Don't worry too much about async or multi-threaded code. You can definitely complete 0: Smoke Test with ordinary, synchronous code. (I know because that's how I wrote my first version.) For 1: Prime Time you might find that a single process struggles to handle the multi-client tests, but you can always switch to a concurrent implementation after the core code is written.

TCP is a "streaming protocol". This becomes more relevant in 1: Prime Time, where the specification says that each request and each response is "a single line containing a JSON object, terminated by a newline character ('\n', or ASCII 10)". But TCP doesn't guarantee that you'll receive exactly one of those JSON messages at a time. You might only receive a few bytes (just part of the message) or, because the client can reuse the connection, you might receive several messages at once. It's something that your server needs to be able to handle.

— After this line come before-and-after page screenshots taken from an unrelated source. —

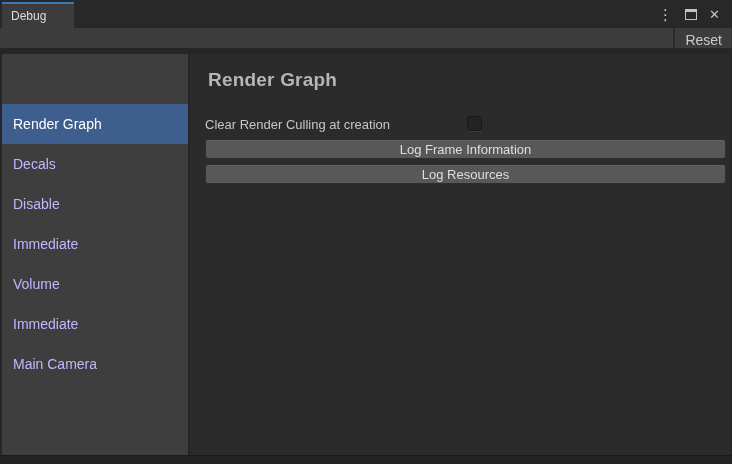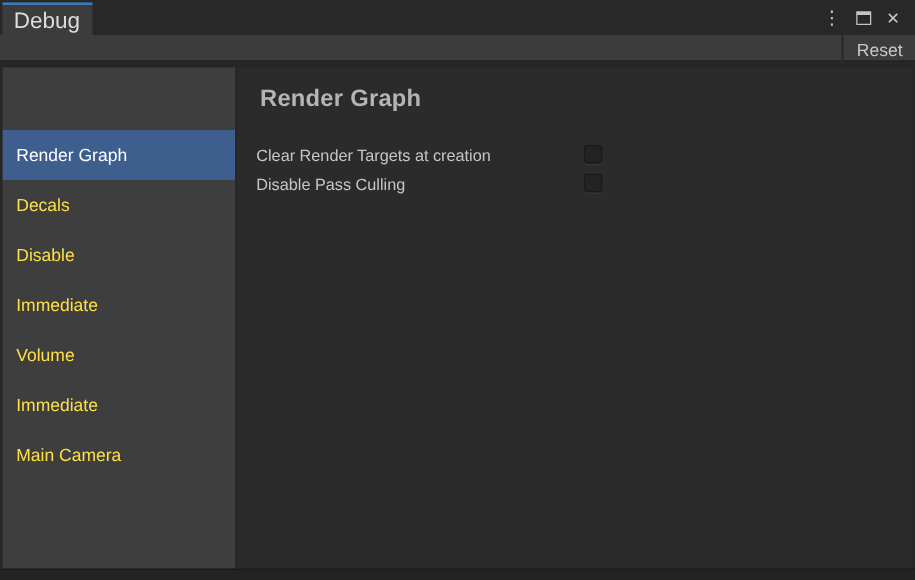--- a/index.html
+++ b/index.html
@@ -16,7 +16,7 @@
     position:absolute; left:2px; top:2px; height:26px; width:72px;
     background:#3c3c3c; border-top:2px solid #3a79bb;
     display:flex; align-items:center; padding-left:9px;
-    color:#dcdcdc; font-size:18px;
+    color:#dcdcdc; font-size:12px;
   }
   .controls {
     position:absolute; top:0; right:12px; height:28px;

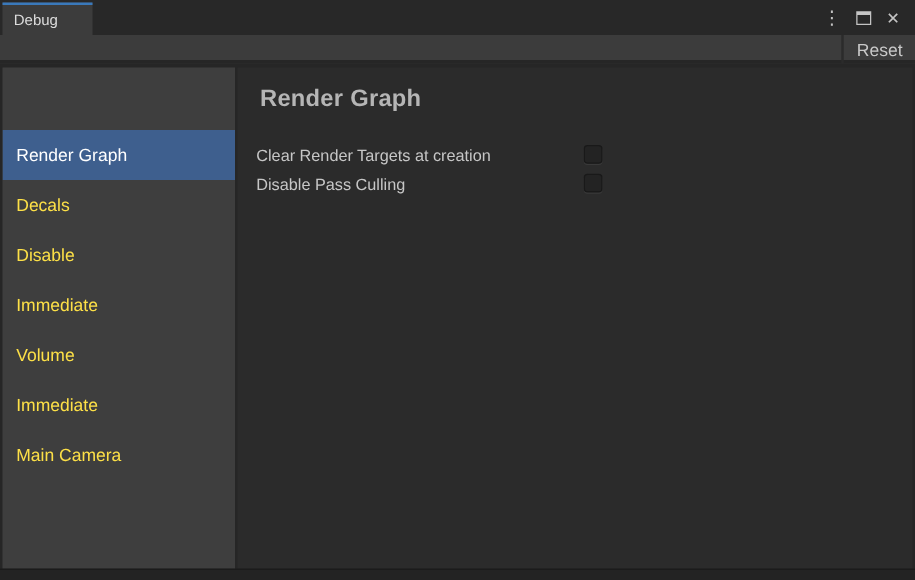--- a/index.html
+++ b/index.html
@@ -134,7 +134,7 @@
     <div class="rows">
 
         <div class="prop-row">
-          <span class="prop-label">Clear Render Targets at creation</span>
+          <span class="prop-label">Clear Render Culling at creation</span>
           <span class="checkbox"></span>
         </div>
 

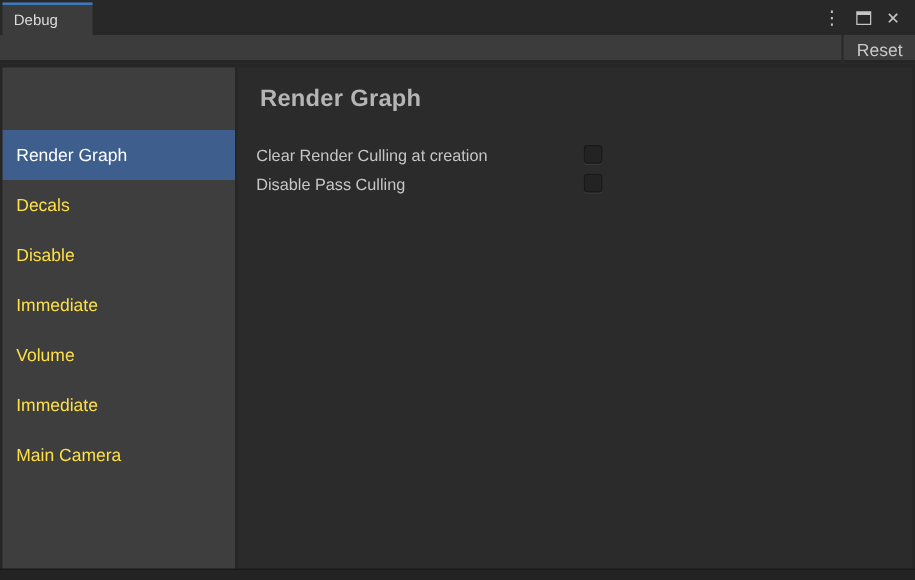--- a/index.html
+++ b/index.html
@@ -138,10 +138,6 @@
           <span class="checkbox"></span>
         </div>
 
-        <div class="prop-row">
-          <span class="prop-label">Disable Pass Culling</span>
-          <span class="checkbox"></span>
-        </div>
 
       </div>
 

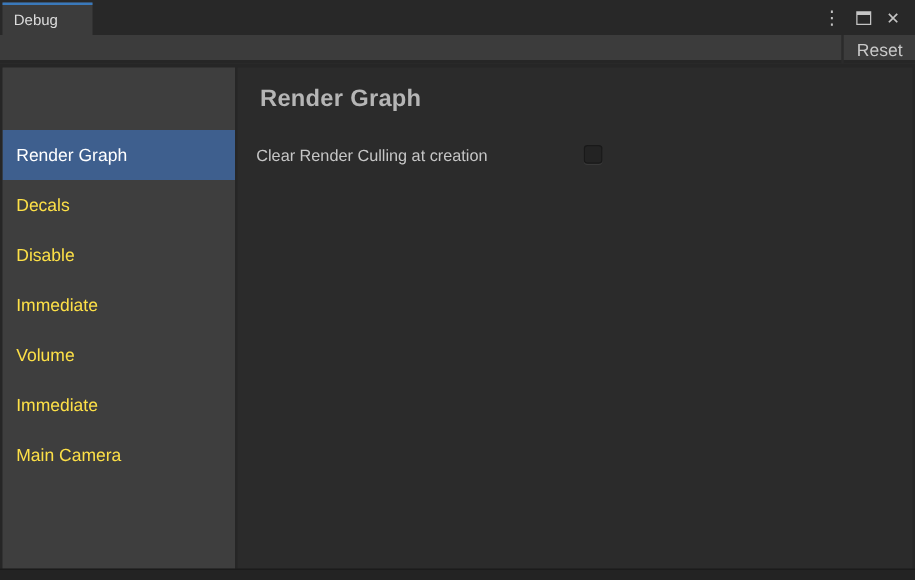--- a/index.html
+++ b/index.html
@@ -141,6 +141,16 @@
 
       </div>
 
+    <div class="buttons">
+
+        <button class="ubtn">
+          <span>Log Frame Information</span>
+        </button>
+
+        <button class="ubtn">
+          <span>Log Resources</span>
+        </button>
+      </div>
   </div>
 
   <div class="bottom"></div>

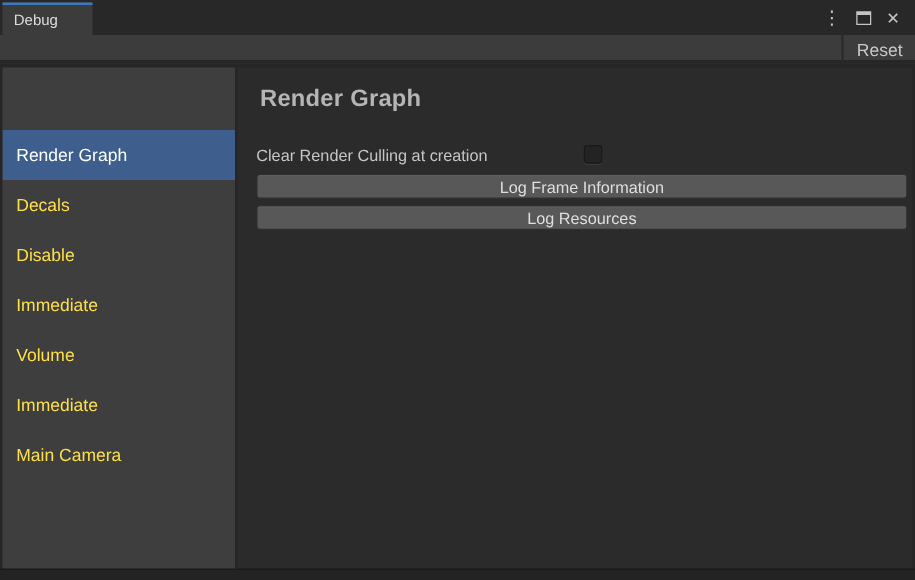--- a/index.html
+++ b/index.html
@@ -43,7 +43,7 @@
   }
   .side-item {
     height:40px; display:flex; align-items:center; padding-left:11px;
-    font-size:14px; color:#fde047;
+    font-size:14px; color:#c4b5fd;
   }
   .side-item.selected { background:#3e5f8e; color:#ffffff; }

If you're undecided about trying Protohackers: practically everything in this post is something I learned while doing Protohackers challenges 0 Smoke Test and 1 Prime Time. (Admittedly I already knew most of the content in the Hosting section.) Protohackers was a really fun way to start learning about networking. Perhaps you'll enjoy it too.

Useful things

Digital Ocean has a good UFW essentials article
Digital Ocean also has a good article about setting up a Ubuntu server
The Let's learn tcpdump! zine by Julia Evans quickly teaches everything you're likely to need to know about tcpdump to play Protohackers
Over the Wire (specifically the Bandit game) is a fun way to learn Linux commands like ssh and telnet. Other games are about cybersecurity. Here in the UK your ISP might block it as a "hacking website", in which case you'll need to fiddle with the parental controls that some ISPs turn on by default.